Por_ César Gabler
Espectacular (sobrecogedora quizás) y sobria a la vez, con esa fórmula, en apariencia contradictoria, podría sintetizarse el efecto de la muestra de Anish Kapoor (1954). El concentrado de grandes piezas del artista indo británico, hasta un esclarecedor video en realidad virtual, tiene la escala e impacto que se acostumbra en las grandes ligas del arte contemporáneo, pero está lejos la transgresión deliberada de los artistas británicos de la generación Sensation, casi inmediatamente posterior a la del propio artista. En «Svayambhu» (2007) está lo corporal, algo omnipresente en la citada camada de artistas. Desde luego aquel vagón cargado de un bloque compacto y enorme de cera roja arrastra varias lecturas posibles, siniestras casi todas. Y eróticas también. Esa masa sanguinolenta y viscosa puede ser vista como un horroroso cargamento de desperdicios biológicos, con todo el arsenal de referencias a los genocidios del siglo XX. Como un mecánico acto de penetración, al interior de los impolutos y casi siempre institucionales espacios del arte, pero es un “simple” vagón cargado de cera que se mueve como un tren eléctrico.

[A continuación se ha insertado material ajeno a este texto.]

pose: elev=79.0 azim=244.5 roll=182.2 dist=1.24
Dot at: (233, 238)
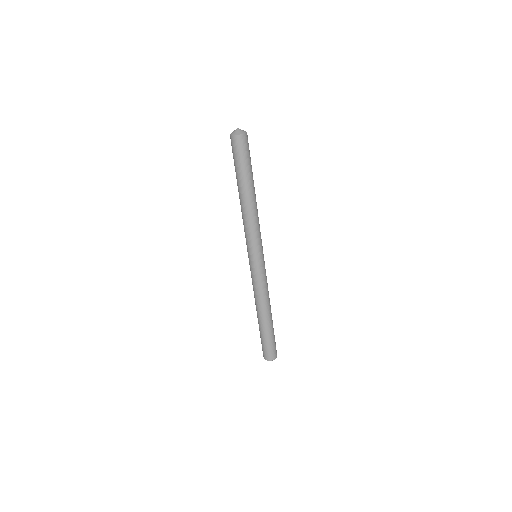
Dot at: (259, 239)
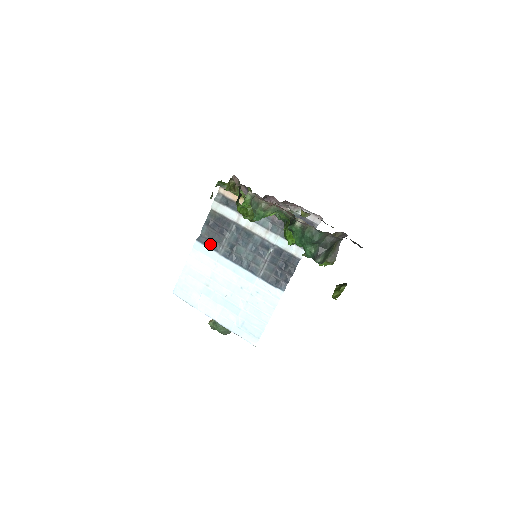
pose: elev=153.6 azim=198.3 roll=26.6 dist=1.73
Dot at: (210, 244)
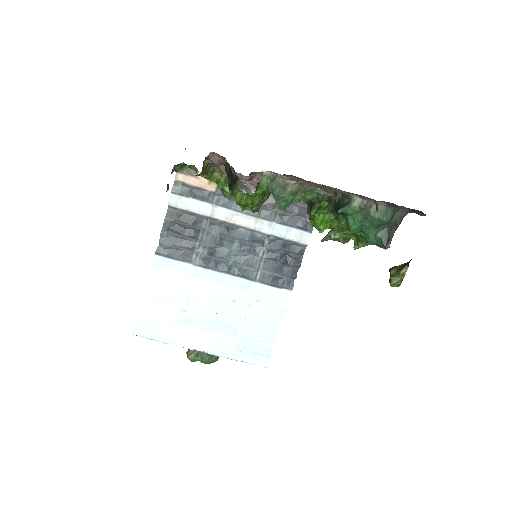
Dot at: (177, 255)
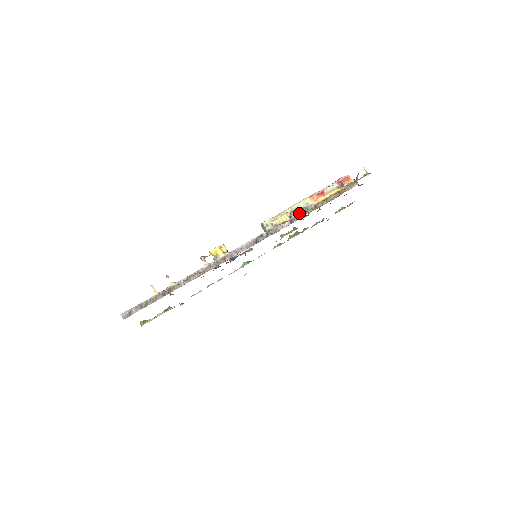
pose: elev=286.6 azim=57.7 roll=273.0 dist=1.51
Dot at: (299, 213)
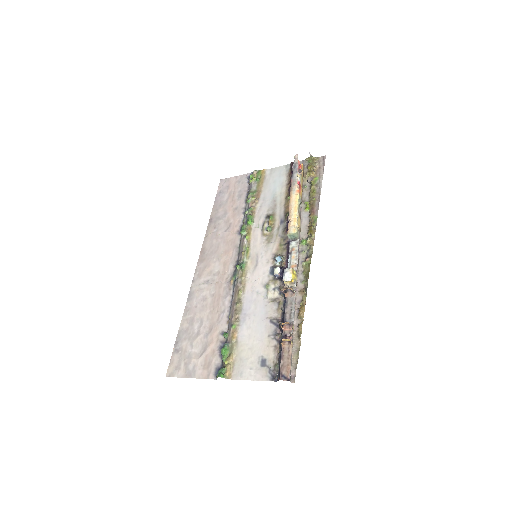
Dot at: occluded
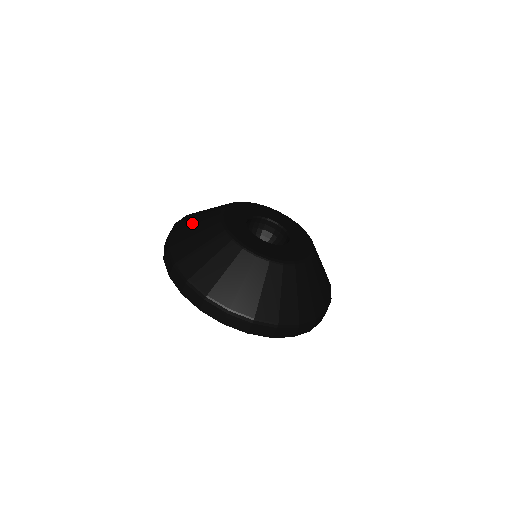
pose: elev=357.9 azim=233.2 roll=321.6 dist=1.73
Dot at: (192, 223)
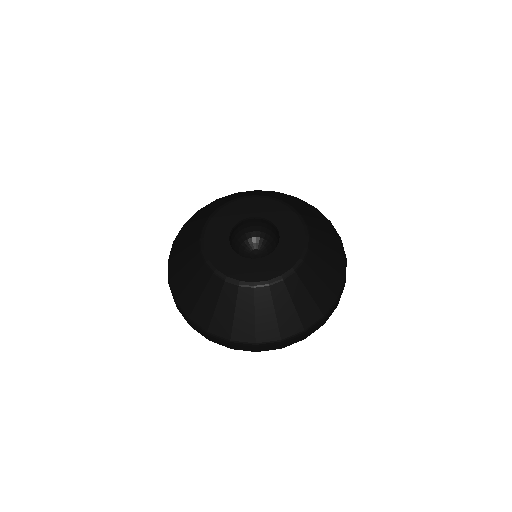
Dot at: (196, 219)
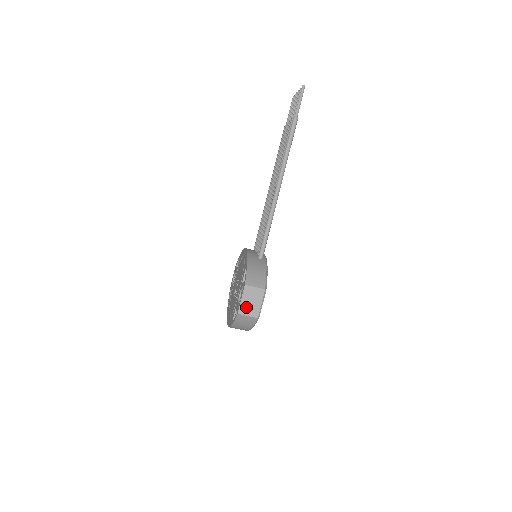
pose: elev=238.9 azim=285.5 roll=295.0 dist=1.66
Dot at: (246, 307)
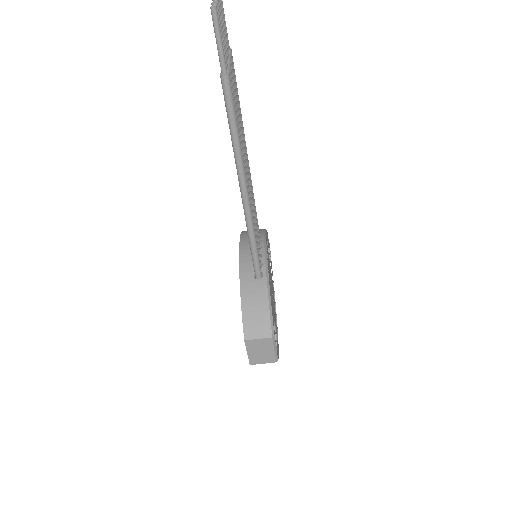
Dot at: (257, 357)
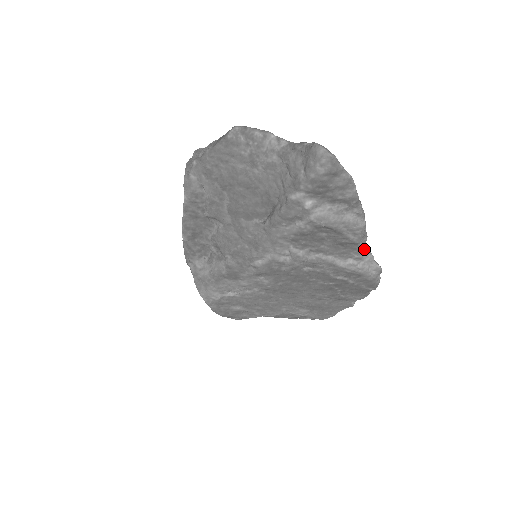
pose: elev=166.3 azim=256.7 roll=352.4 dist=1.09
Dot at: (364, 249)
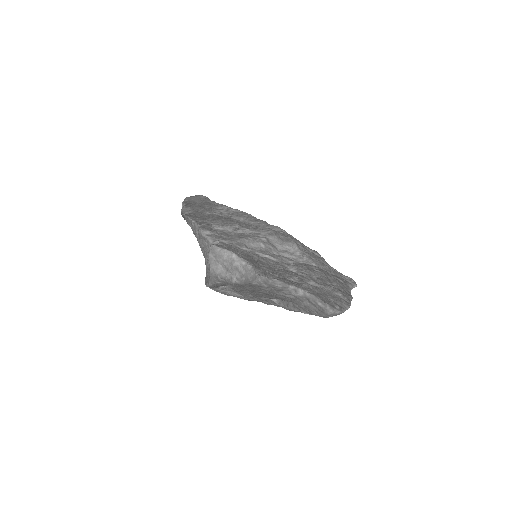
Dot at: occluded
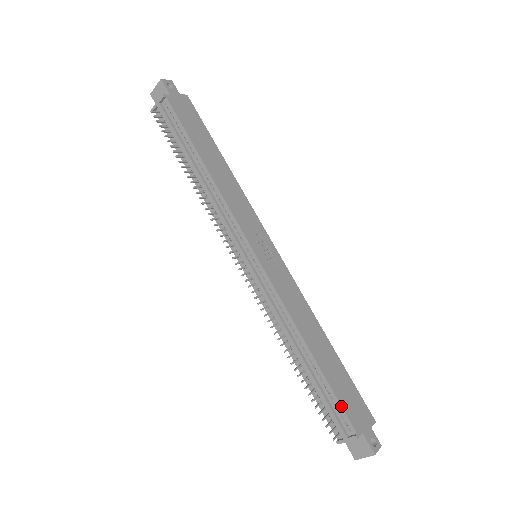
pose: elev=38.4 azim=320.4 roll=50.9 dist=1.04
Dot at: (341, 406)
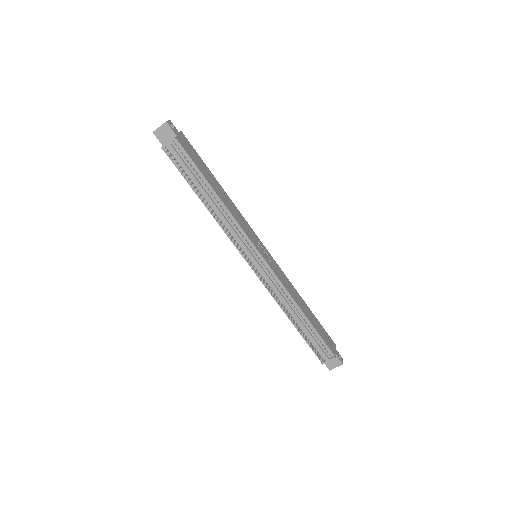
Dot at: (325, 342)
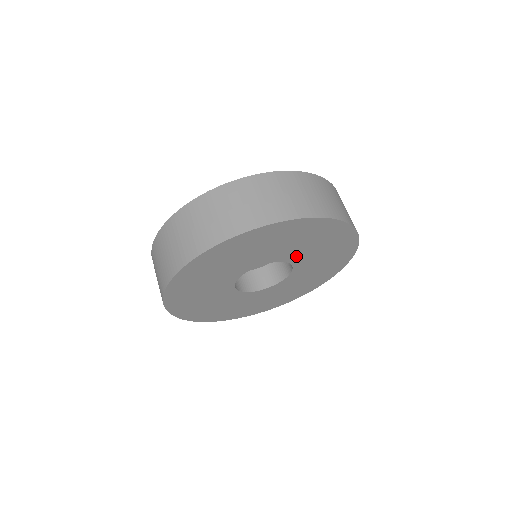
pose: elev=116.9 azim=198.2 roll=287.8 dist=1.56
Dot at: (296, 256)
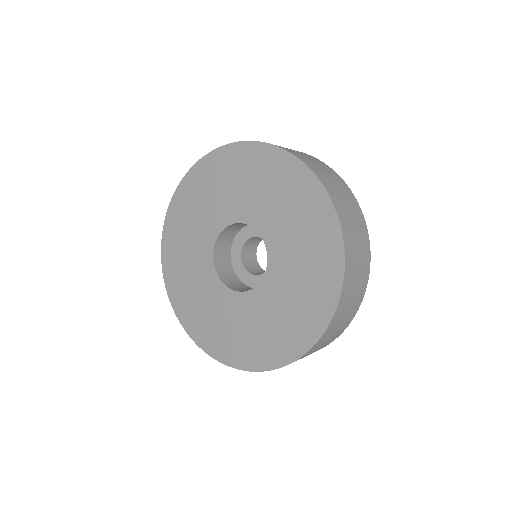
Dot at: (279, 264)
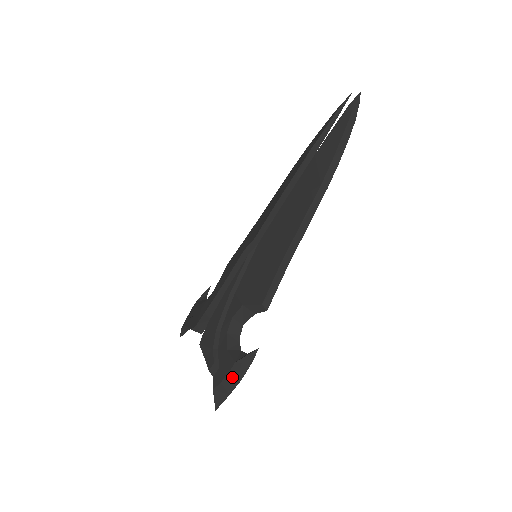
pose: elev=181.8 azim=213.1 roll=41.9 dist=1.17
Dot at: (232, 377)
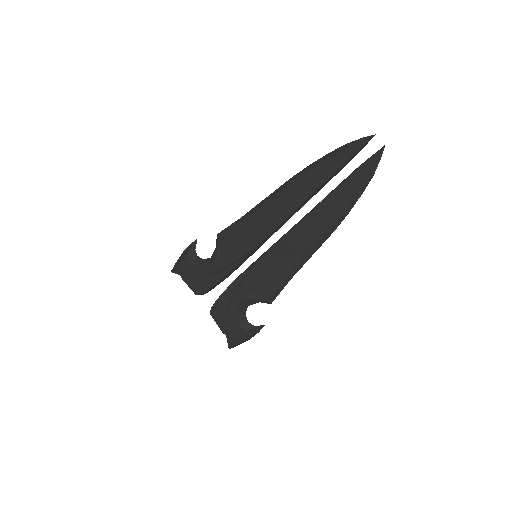
Dot at: (243, 339)
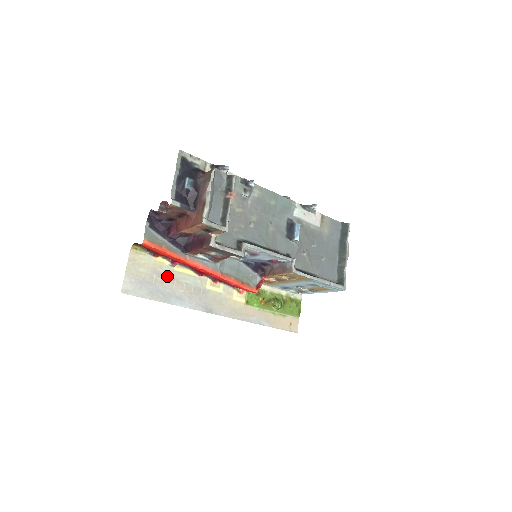
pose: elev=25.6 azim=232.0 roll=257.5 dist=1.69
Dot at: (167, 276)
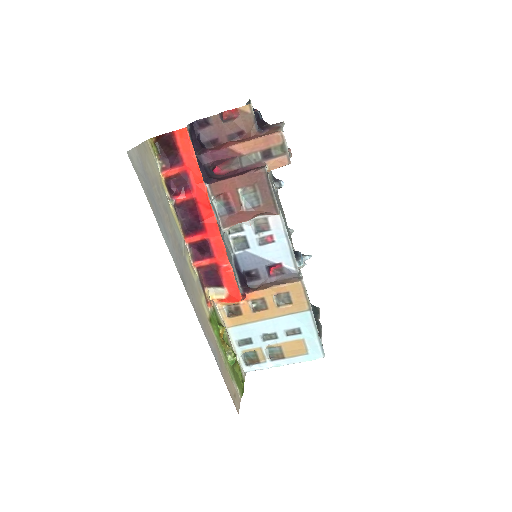
Dot at: (163, 201)
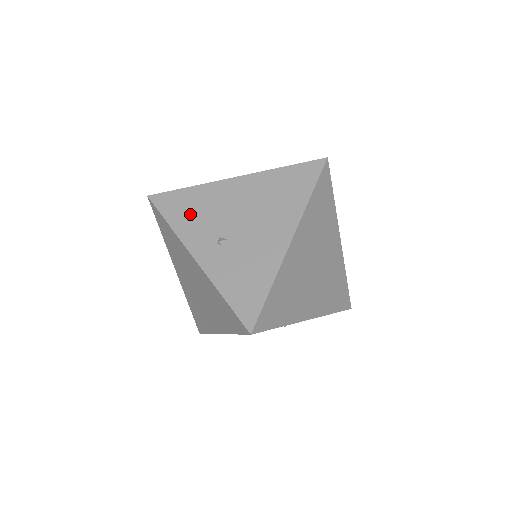
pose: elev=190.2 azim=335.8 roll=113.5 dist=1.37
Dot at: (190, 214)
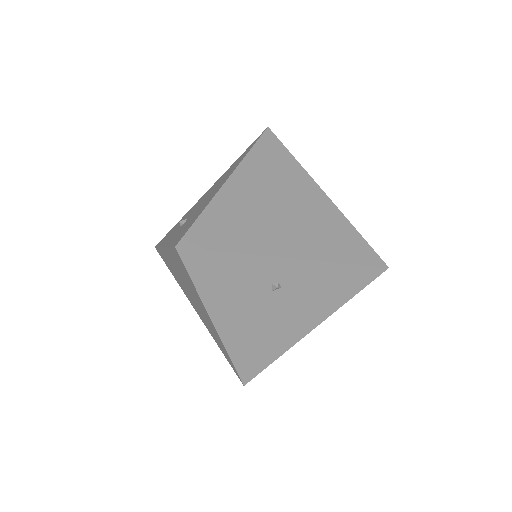
Dot at: (173, 230)
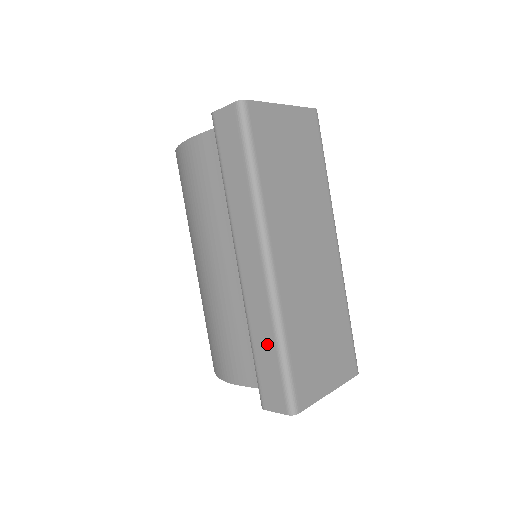
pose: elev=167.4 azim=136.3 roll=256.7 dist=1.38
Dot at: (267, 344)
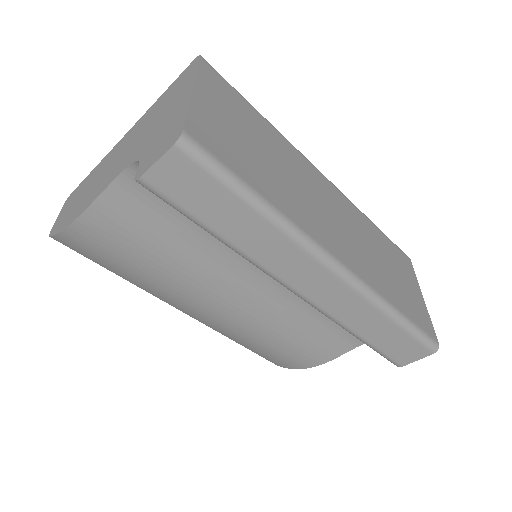
Dot at: (380, 327)
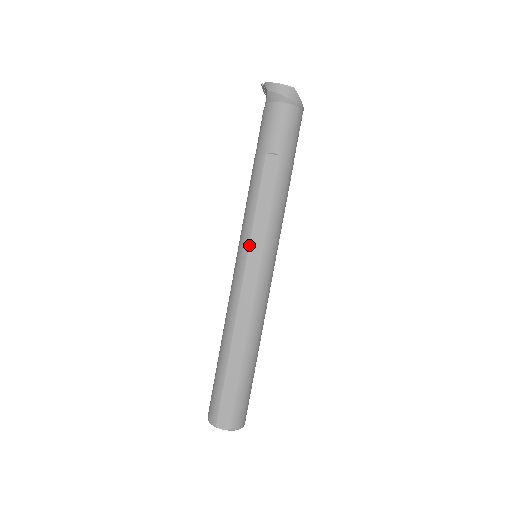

Sin embargo, con Kapoor –sabemos– nada es simple, aunque pueda parecerlo. Lo recuerdo, la obra no está hecha ni de sangre coagulada (como el célebre autorretrato de Marc Quinn) ni, desde luego, de restos animales, como en tantas obras de Damien Hirst. Kapoor, si cabe, es más retiniano, más pictórico; si no, observen la importancia que le concede al color y a los pigmentos en su producción artística. Aquí hay dos ejemplos eleocuentes. Es, entonces, trabajo plástico y metáfora que concilia otra vez ámbitos contrarios: la estética minimalista y despojada que pobló el arte desde mediados de los 60 con el sentido urgente y directo del arte contemporáneo. «Svayambhu» puede entenderse como una escultura que interactúa con el espacio de la sala. Una pieza colosal que se mueve. En ese sentido retoma banderas propias de la performance y del arte corporal, pero también –de modo más evidente– de la escultura desarrollada por artistas como Robert Morris o Richard Serra.
No es arbitrario pensar en Serra. Apenas llegados a la primera sala, nos enfrentamos a una escultura compuesta por dos pulidas piezas de metal: «Doble Vértigo». Las placas conforman un pequeño pasillo de forma ondulante, como aquellos que han hecho famoso al escultor norteamericano. Pero aquí la crudeza del acero, su opacidad natural, ha sido sustituida por el brillo reflectante. Es como entrar en una de aquellas viejas galerías de espejos. Nuestra forma aparece distorsionada y pronto sentimos el mareo que presagia el título. Las disquisiciones filosóficas del Minimalismo, referidas a la percepción, aquí se vuelven molestas y urgentes, hay que salir cuanto antes, al hacerlo nos enfrentamos a otra obra, compañera en cierta medida del vagón. «Disparando en la esquina» (2008-2009) es un cañón de aire comprimido. Su construcción es precisa y funcional y está en la sala para disparar, balas de cera. Para realizar la tarea hay una encargada. La faena es precisa y ceremonial hasta que el estallido del cañón nos vuelve abruptamente a la realidad. La detonación, las decenas de municiones desparramadas en el piso, o contra el muro, son evidencias de esta performance, que parece replicar –en otro espacio y escala– el gesto de Jackson Pollock. Una de las muchas resonancias de esta exposición. El arte como experiencia: corporal y existencial. No es poco.
«Surge»
CorpArtes (Rosario Norte 660, Las Condes. Teléfono: 22660-6071).